Validity, reliability, and psychometric properties of a computerized, cognitive assessment test (Cognivue®)

World J Psychiatry. 2020 Jan 19;10(1):1-11. doi: 10.5498/wjp.v10.i1.1.


Background: Cognitive issues such as Alzheimer's disease and other dementias confer a substantial negative impact. Problems relating to sensitivity, subjectivity, and inherent bias can limit the usefulness of many traditional methods of assessing cognitive impairment.

Aim: To determine cut-off scores for classification of cognitive impairment, and assess Cognivue® safety and efficacy in a large validation study.

Methods: Adults (age 55-95 years) at risk for age-related cognitive decline or dementia were invited via posters and email to participate in two cohort studies conducted at various outpatient clinics and assisted- and independent-living facilities. In the cut-off score determination study (n = 92), optimization analyses by positive percent agreement (PPA) and negative percent agreement (NPA), and by accuracy and error bias were conducted. In the clinical validation study (n = 401), regression, rank linear regression, and factor analyses were conducted. Participants in the clinical validation study also completed other neuropsychological tests.

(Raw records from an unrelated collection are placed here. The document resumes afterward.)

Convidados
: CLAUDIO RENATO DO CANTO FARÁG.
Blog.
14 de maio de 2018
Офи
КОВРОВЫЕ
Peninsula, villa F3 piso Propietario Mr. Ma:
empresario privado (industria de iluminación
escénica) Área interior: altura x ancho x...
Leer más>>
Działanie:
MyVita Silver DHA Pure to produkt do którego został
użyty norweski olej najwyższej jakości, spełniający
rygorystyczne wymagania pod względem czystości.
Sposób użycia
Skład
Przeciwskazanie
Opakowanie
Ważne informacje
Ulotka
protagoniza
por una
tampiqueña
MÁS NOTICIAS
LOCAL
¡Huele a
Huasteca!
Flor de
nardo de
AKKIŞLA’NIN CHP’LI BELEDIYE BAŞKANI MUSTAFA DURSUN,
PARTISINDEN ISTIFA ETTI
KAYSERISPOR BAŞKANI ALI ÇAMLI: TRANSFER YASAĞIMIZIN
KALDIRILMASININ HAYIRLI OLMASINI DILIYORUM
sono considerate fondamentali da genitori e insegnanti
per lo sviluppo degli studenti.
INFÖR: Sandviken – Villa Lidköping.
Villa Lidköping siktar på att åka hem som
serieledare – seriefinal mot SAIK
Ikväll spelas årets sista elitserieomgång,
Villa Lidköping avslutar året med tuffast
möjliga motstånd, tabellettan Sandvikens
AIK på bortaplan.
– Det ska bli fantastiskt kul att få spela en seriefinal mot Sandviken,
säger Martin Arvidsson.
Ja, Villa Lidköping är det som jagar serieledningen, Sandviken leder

Results: For the cut-off score determination study, 92 participants completed St. Louis University Mental Status (SLUMS, reference standard) and Cognivue® tests. Analyses showed that SLUMS cut-off scores of < 21 (impairment) and > 26 (no impairment) corresponded to Cognivue® scores of 54.5 (NPA = 0.92; PPA = 0.64) and 78.5 (NPA = 0.5; PPA = 0.79), respectively. Therefore, conservatively, Cognivue® scores of 55-64 corresponded to impairment, and 74-79 to no impairment. For the clinical validation study, 401 participants completed ≥ 1 testing session, and 358 completed 2 sessions 1-2 wk apart. Cognivue® classification scores were validated, demonstrating good agreement with SLUMS scores (weighted κ 0.57; 95%CI: 0.50-0.63). Reliability analyses showed similar scores across repeated testing for Cognivue® (R 2 = 0.81; r = 0.90) and SLUMS (R 2 = 0.67; r = 0.82). Psychometric validity of Cognivue® was demonstrated vs. traditional neuropsychological tests. Scores were most closely correlated with measures of verbal processing, manual dexterity/speed, visual contrast sensitivity, visuospatial/executive function, and speed/sequencing.

Conclusion: Cognivue® scores ≤ 50 avoid misclassification of impairment, and scores ≥ 75 avoid misclassification of unimpairment. The validation study demonstrates good agreement between Cognivue® and SLUMS; superior reliability; and good psychometric validity.

Keywords: Cognitive screening test; Dementia; Memory; Motor control; Perceptual processing; Visual salience.